** MATERIAL SUPPLIED follows **

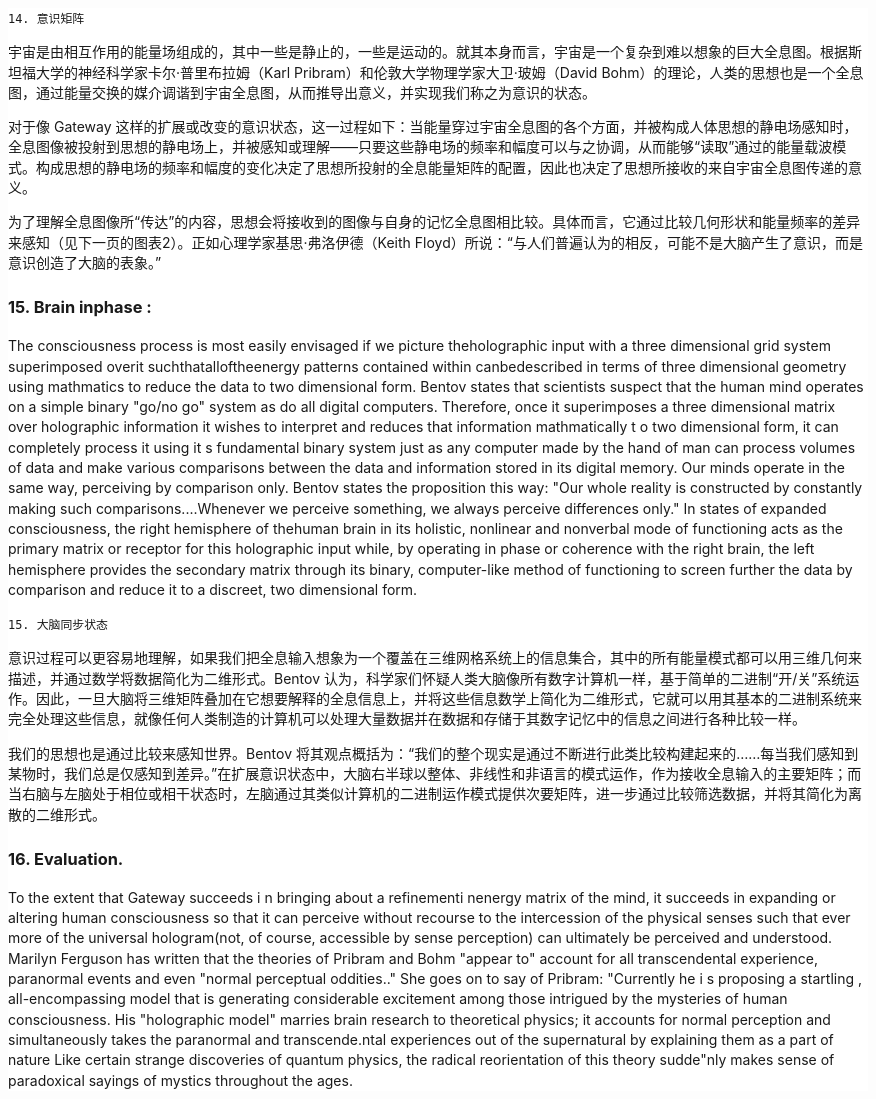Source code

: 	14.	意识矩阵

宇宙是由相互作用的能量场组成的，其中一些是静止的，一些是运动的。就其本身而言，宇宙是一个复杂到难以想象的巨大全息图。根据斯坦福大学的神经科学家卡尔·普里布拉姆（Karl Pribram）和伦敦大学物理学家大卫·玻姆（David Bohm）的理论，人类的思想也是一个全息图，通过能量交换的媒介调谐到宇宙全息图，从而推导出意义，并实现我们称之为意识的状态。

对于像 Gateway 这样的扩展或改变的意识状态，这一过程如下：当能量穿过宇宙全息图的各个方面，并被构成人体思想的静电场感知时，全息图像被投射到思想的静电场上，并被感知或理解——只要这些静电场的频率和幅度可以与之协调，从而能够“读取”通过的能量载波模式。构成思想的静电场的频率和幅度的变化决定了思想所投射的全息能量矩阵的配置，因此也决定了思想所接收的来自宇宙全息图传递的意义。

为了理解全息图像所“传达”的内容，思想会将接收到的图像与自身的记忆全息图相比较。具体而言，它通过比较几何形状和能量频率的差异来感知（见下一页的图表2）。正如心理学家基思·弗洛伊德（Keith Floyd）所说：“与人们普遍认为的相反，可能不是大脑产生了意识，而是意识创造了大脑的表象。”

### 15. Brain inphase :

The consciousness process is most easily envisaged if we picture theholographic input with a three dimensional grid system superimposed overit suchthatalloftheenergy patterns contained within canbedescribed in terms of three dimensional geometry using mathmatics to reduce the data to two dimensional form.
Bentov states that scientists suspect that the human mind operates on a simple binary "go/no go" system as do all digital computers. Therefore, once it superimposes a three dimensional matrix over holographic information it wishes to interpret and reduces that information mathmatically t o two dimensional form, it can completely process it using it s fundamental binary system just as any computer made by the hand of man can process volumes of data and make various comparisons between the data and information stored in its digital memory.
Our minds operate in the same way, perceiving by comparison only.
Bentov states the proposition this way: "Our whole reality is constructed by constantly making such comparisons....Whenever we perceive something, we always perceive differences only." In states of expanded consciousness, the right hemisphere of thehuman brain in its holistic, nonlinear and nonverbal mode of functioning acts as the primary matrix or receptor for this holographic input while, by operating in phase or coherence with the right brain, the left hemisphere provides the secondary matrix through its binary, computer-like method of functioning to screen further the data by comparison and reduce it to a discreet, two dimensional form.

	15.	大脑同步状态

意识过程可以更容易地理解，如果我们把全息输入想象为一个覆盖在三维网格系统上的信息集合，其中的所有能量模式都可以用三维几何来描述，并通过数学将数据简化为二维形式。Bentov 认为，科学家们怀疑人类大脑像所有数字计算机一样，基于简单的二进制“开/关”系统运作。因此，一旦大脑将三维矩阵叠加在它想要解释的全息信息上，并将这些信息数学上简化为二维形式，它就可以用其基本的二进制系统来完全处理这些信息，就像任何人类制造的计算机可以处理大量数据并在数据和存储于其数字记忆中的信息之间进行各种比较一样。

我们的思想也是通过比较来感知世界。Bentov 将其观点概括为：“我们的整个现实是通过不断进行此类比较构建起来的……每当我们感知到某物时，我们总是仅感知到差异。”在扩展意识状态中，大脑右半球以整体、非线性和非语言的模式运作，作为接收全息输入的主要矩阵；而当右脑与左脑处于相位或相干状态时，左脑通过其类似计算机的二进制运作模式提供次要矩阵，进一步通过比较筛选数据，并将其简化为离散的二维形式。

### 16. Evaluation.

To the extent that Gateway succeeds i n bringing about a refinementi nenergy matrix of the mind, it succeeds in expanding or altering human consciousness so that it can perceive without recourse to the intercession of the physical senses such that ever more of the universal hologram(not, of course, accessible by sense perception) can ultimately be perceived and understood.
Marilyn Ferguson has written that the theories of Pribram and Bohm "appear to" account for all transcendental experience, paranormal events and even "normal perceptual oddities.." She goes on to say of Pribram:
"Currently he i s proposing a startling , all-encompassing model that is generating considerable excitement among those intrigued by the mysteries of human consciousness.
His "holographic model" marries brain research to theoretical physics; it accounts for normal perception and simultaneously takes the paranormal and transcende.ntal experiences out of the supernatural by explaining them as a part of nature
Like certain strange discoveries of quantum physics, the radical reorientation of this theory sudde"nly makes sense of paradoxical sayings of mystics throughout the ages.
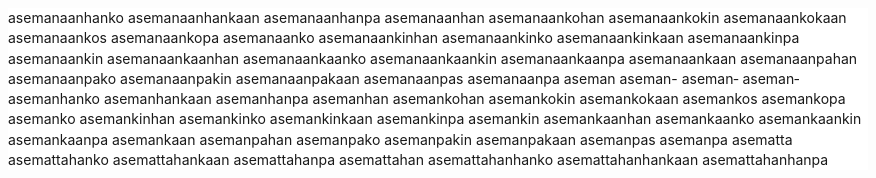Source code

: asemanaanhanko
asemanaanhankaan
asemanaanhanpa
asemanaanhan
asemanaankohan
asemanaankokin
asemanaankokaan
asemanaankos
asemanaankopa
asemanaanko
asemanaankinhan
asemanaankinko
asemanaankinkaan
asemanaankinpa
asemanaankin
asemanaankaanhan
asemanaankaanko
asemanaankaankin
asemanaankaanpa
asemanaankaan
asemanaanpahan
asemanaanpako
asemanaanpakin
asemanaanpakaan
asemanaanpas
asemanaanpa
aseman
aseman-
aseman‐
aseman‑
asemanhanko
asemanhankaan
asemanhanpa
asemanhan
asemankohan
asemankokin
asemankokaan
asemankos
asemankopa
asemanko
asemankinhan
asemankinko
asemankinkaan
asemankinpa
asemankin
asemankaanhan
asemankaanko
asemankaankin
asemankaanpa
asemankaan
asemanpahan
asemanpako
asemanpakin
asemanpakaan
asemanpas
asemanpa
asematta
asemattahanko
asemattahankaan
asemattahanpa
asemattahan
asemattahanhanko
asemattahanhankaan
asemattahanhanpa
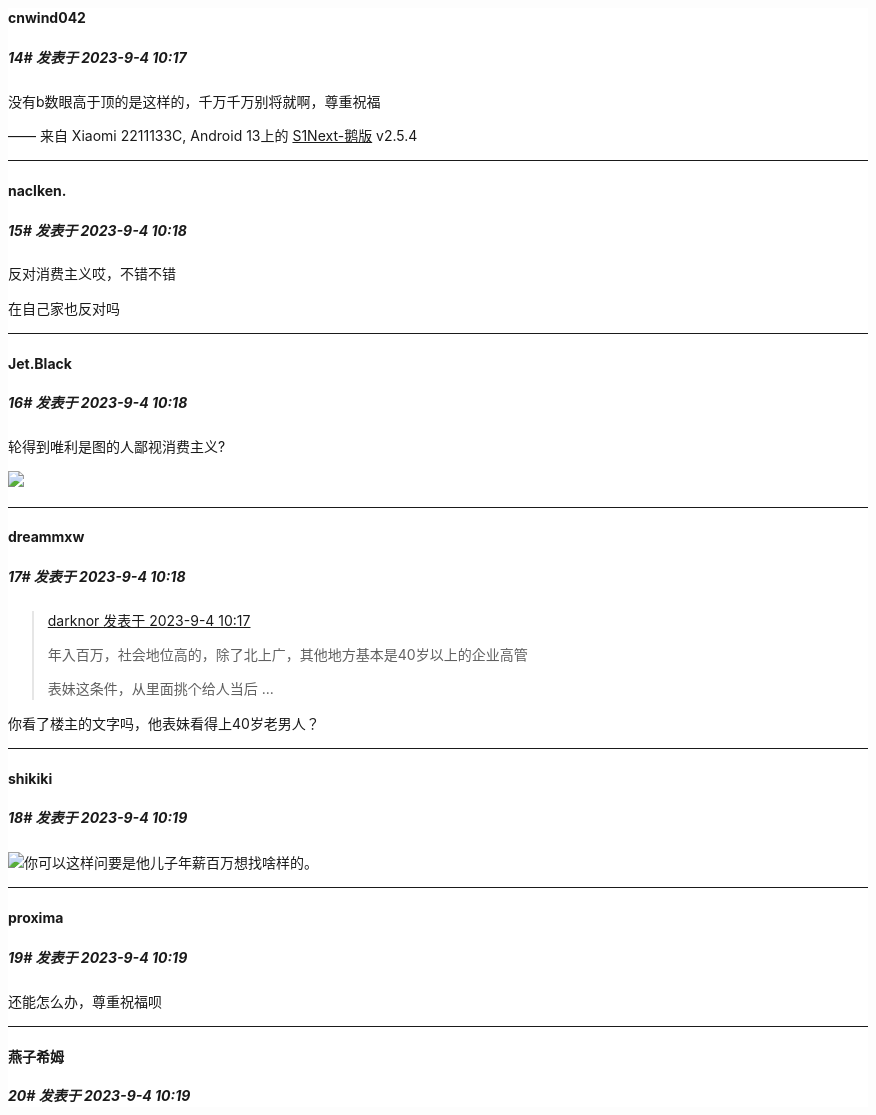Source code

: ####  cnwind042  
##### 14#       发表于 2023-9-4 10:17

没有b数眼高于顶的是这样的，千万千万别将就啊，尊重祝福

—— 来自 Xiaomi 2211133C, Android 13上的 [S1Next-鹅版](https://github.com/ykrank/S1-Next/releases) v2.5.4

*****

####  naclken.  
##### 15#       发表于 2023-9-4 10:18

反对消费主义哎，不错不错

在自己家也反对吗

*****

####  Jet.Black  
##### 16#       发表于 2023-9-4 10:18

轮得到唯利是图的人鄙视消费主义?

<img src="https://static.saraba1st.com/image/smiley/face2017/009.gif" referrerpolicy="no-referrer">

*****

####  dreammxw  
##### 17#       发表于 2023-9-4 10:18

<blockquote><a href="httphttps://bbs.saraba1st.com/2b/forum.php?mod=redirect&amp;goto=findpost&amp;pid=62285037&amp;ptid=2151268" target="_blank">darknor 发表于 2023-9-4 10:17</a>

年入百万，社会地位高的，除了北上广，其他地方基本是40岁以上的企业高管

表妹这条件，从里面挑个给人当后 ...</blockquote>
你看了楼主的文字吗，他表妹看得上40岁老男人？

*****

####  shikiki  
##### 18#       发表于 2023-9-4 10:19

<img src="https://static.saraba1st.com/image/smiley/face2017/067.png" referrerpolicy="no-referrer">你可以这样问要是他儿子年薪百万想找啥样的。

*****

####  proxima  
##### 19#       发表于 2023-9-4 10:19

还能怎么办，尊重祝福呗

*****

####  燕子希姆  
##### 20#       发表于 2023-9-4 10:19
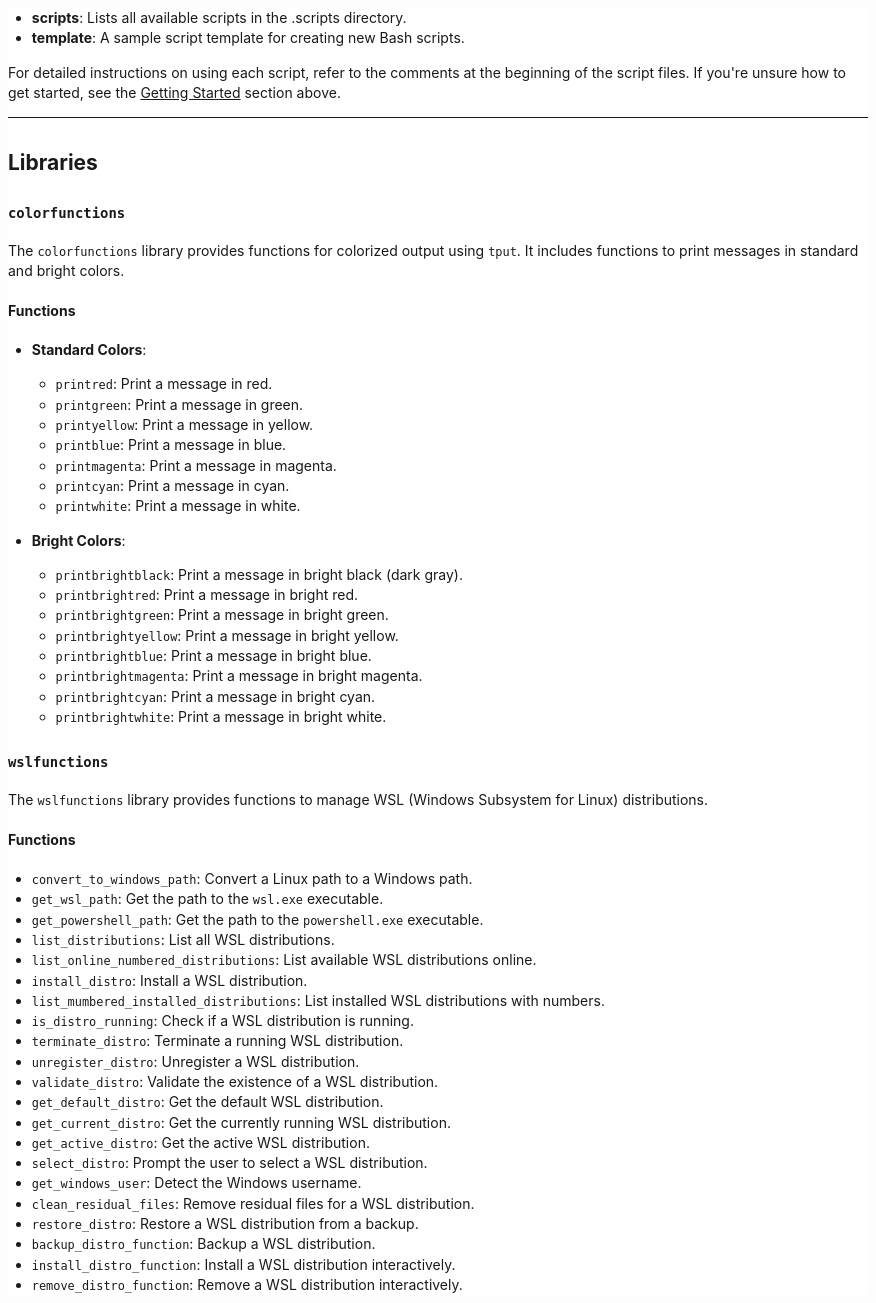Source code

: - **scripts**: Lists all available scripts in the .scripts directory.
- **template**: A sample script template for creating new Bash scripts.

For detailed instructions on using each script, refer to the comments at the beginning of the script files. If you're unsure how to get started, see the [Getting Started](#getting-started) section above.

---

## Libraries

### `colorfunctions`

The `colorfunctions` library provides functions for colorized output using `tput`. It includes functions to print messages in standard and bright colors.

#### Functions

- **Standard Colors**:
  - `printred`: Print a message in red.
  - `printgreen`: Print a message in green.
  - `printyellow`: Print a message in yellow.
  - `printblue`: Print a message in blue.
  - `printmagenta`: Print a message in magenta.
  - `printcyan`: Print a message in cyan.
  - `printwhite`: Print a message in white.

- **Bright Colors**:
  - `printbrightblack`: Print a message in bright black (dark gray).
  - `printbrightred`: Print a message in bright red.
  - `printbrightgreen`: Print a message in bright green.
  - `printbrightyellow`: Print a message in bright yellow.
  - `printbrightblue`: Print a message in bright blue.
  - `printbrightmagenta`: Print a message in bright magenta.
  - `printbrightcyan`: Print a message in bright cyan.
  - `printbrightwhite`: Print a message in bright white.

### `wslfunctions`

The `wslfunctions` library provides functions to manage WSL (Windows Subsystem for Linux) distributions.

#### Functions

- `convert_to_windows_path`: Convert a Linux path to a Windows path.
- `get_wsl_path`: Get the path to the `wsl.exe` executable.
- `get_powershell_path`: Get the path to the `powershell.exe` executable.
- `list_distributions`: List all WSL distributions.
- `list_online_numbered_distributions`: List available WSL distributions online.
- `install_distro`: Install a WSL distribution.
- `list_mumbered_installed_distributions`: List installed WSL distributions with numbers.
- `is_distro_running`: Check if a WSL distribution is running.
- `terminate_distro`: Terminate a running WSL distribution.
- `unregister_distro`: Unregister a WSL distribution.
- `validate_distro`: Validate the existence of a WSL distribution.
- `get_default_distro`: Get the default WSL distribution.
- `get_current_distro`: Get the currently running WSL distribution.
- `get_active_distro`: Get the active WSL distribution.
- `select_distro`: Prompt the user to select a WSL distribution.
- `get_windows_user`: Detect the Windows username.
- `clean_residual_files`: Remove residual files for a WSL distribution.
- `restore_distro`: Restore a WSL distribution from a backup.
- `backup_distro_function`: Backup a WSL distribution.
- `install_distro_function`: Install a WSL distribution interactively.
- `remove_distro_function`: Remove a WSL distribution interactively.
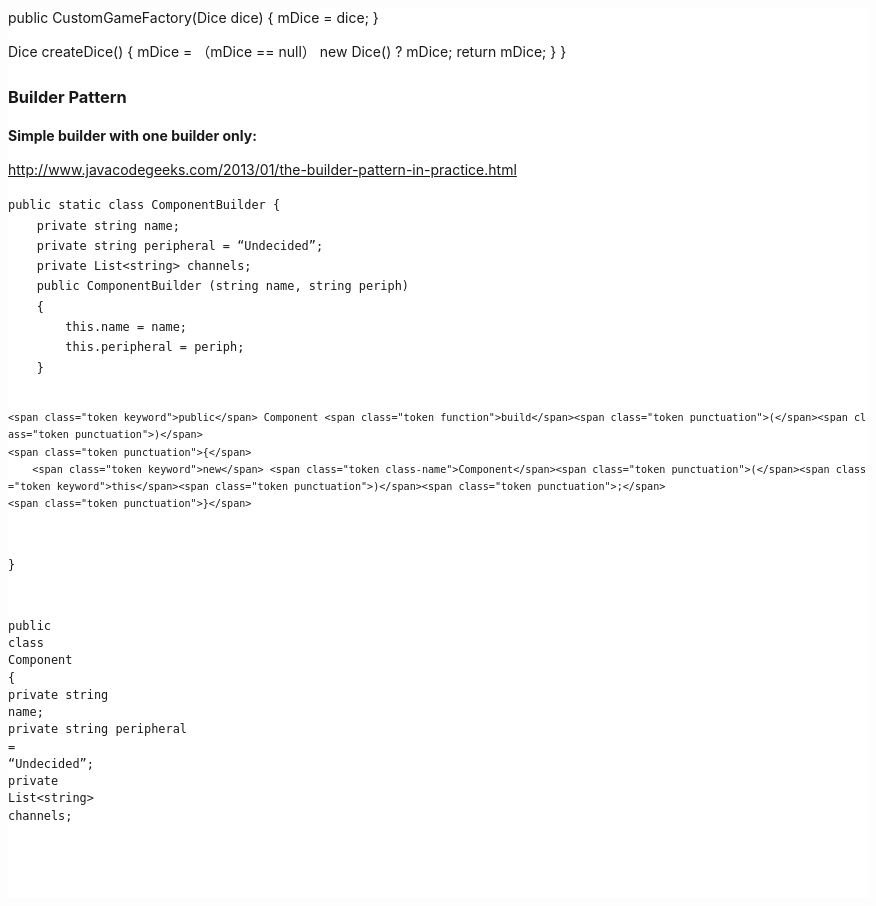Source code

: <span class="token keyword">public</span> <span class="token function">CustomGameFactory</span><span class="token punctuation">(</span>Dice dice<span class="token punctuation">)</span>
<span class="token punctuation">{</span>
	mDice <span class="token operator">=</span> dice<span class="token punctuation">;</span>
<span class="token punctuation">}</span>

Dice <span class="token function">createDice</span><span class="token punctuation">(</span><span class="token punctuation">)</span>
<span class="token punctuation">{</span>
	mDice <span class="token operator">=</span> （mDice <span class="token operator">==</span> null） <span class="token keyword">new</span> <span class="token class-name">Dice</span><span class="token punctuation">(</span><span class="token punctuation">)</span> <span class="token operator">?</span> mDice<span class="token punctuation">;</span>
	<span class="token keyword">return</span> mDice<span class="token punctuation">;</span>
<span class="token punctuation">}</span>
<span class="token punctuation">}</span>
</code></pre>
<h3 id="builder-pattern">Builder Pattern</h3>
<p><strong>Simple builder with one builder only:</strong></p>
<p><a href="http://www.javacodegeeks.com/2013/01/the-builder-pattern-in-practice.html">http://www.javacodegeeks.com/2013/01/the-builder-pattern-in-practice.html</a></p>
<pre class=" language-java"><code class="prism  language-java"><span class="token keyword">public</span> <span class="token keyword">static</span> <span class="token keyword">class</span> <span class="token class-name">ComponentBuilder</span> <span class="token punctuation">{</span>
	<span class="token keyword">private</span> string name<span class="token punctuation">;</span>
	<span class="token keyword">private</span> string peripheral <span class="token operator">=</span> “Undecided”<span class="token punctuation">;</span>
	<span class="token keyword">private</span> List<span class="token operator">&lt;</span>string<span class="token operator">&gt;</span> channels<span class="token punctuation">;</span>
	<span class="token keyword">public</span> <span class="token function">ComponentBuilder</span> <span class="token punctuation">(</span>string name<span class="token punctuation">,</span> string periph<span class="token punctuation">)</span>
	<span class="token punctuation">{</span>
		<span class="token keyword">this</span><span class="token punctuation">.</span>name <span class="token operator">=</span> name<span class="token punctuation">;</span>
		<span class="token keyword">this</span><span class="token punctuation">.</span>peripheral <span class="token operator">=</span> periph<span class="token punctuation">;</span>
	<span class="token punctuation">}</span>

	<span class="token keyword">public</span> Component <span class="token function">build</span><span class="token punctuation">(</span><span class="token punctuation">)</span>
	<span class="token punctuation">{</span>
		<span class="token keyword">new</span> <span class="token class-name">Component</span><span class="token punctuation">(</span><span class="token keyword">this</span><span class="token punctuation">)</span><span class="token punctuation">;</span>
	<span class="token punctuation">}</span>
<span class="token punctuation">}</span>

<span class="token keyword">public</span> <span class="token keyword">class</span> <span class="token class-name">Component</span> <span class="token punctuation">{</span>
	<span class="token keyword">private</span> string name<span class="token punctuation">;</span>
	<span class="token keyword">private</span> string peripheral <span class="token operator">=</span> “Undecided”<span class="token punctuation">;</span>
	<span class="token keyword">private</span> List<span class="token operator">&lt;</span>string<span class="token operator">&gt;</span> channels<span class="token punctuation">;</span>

** End of MATERIAL SUPPLIED **

Give again, word for word, only the lines that run from the top of the data above through the line with "### 15. Brain". Drop the pictures.

Source code

: 	14.	意识矩阵

宇宙是由相互作用的能量场组成的，其中一些是静止的，一些是运动的。就其本身而言，宇宙是一个复杂到难以想象的巨大全息图。根据斯坦福大学的神经科学家卡尔·普里布拉姆（Karl Pribram）和伦敦大学物理学家大卫·玻姆（David Bohm）的理论，人类的思想也是一个全息图，通过能量交换的媒介调谐到宇宙全息图，从而推导出意义，并实现我们称之为意识的状态。

对于像 Gateway 这样的扩展或改变的意识状态，这一过程如下：当能量穿过宇宙全息图的各个方面，并被构成人体思想的静电场感知时，全息图像被投射到思想的静电场上，并被感知或理解——只要这些静电场的频率和幅度可以与之协调，从而能够“读取”通过的能量载波模式。构成思想的静电场的频率和幅度的变化决定了思想所投射的全息能量矩阵的配置，因此也决定了思想所接收的来自宇宙全息图传递的意义。

为了理解全息图像所“传达”的内容，思想会将接收到的图像与自身的记忆全息图相比较。具体而言，它通过比较几何形状和能量频率的差异来感知（见下一页的图表2）。正如心理学家基思·弗洛伊德（Keith Floyd）所说：“与人们普遍认为的相反，可能不是大脑产生了意识，而是意识创造了大脑的表象。”

### 15. Brain inphase :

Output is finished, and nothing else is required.